Predictive Performance Estimation:

Forecast loss, accuracy, or error from small-scale experiments across model sizes, training steps, or data volumes, with quantifiable uncertainty (Ivgi et al., 2022, Zhang et al., 2023).

Resource-Optimal Configuration:

Choose model/data/compute parameters for desired trade-offs; for example, maximizing throughput under privacy or compute constraints, or selecting the optimal batch size for fastest convergence (Su et al., 11 Mar 2024, McKenna et al., 31 Jan 2025, Yan et al., 8 May 2025).

Scientific Discovery and Interpretation:

Uncover fundamental system invariants (e.g., extracting Rayleigh, Nusselt, or keyhole numbers in fluid/thermal systems) or diagnose spurious vs. genuine scaling (e.g., fractality in city-size distributions) (Xie et al., 2021, Chen, 2013, Chen, 2011).

Automated SLD Frameworks:

EvoSLD automates the search for universal, parsimonious scaling laws via evolutionary algorithms augmented with LLM-guided program mutation, optimizing for normalized fitting error and explicit parameter complexity (Lin et al., 27 Jul 2025). This approach can identify or surpass prior human-expert scaling laws efficiently across diverse domains.
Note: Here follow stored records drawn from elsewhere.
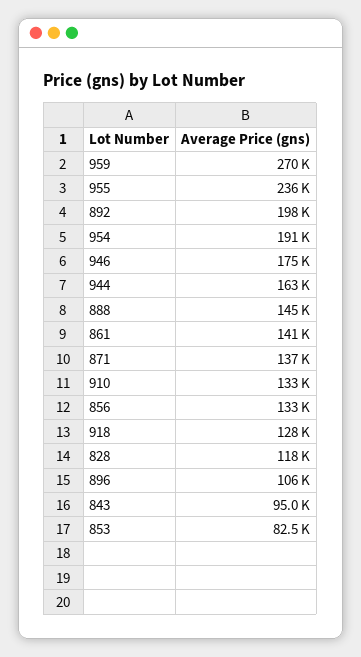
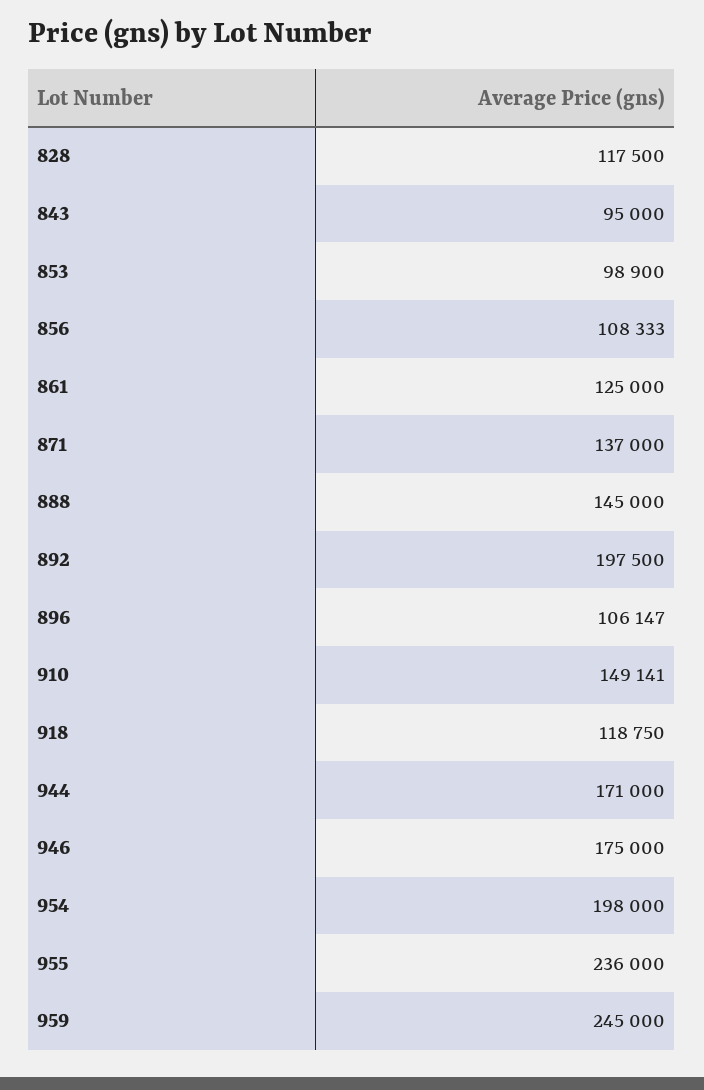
959: 270000 -> 245000
954: 191000 -> 198000
944: 163000 -> 171000
861: 141000 -> 125000
910: 133000 -> 149141
856: 133000 -> 108333
918: 128000 -> 118750
853: 82500 -> 98900

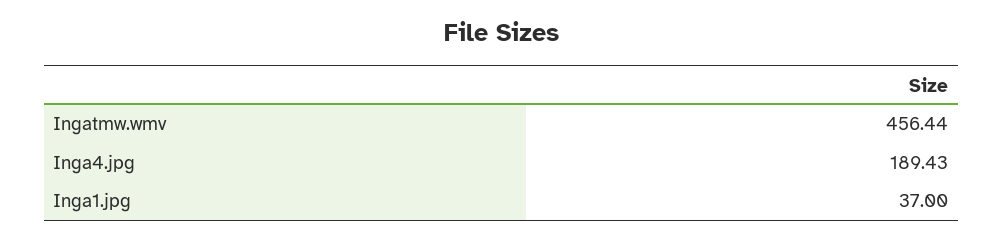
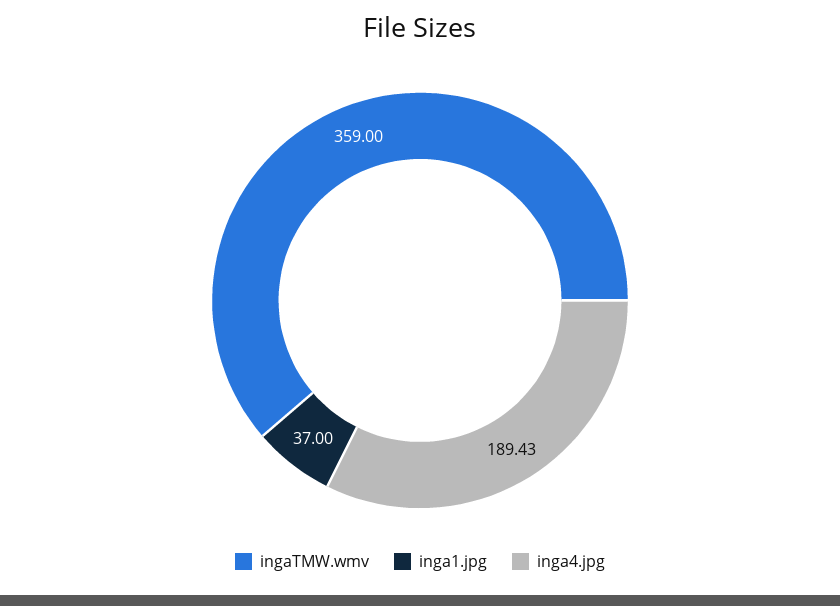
Ingatmw.wmv: 456.44 -> 359

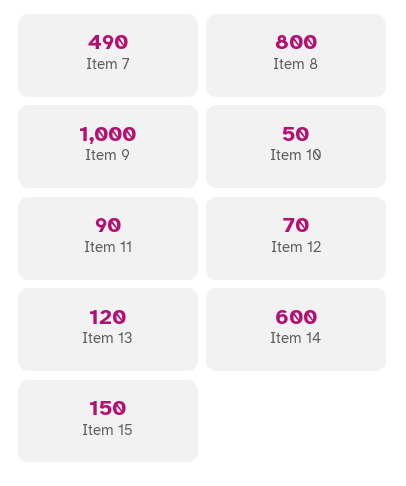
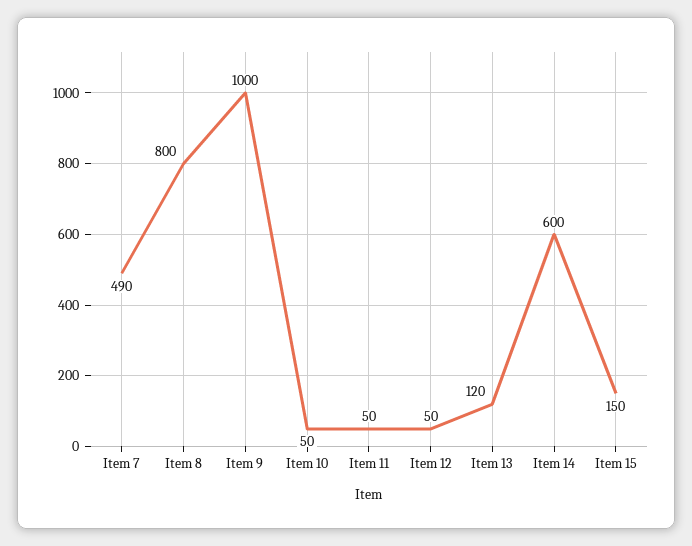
Item 11: 90 -> 50
Item 12: 70 -> 50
Scaling laws also guide data acquisition (whether to increase data/compute/model size), inform the design of recommendation and code models (Ardalani et al., 2022, Lin et al., 20 Feb 2024), and underpin recent advances in efficient decoding protocols in LLM inference (Yan et al., 8 May 2025).

6. Future Research and Open Challenges

Extension to New Paradigms:

Investigate non-linear, adaptive, mixture-of-experts architectures and the impact of RLHF or other non-standard training regimes on established scaling forms (Maloney et al., 2022, Yan et al., 8 May 2025).

Integration of Privacy and Data Constraints:

Jointly model compute, privacy loss, and data budgets for regulated or sensitive data scenarios, potentially shifting the optimal configuration towards smaller models but higher data/model ratios (McKenna et al., 31 Jan 2025).

Theoretical Underpinnings:

Expand understanding of the origins of scaling exponents, their dependency on spectral properties, intrinsic dimensionalities, or representation learning dynamics (Maloney et al., 2022, Ding et al., 13 Feb 2025, Chen et al., 3 Mar 2025).

Further Automation and Generalization:

Develop frameworks capable of interpreting non-stationary scaling regimes, higher-order effects, and integrating domain knowledge for more robust, automated scaling law extraction (Lin et al., 27 Jul 2025, Xie et al., 2021).

Diagnostic and Regulatory Use:

Employ deviations from predicted scaling as diagnostic signals for model misconfiguration or architecture limits; determine when empirical or "spurious" power laws signal underlying mechanistic shifts (Chen, 2013, Ivgi et al., 2022).

Expanding the frontiers of scaling law discovery will increasingly blend theoretical, empirical, and automated approaches, potentially transforming both scientific inquiry and engineering practice by rendering the fundamental laws of scaling both discoverable and exploitable across new disciplines and systems.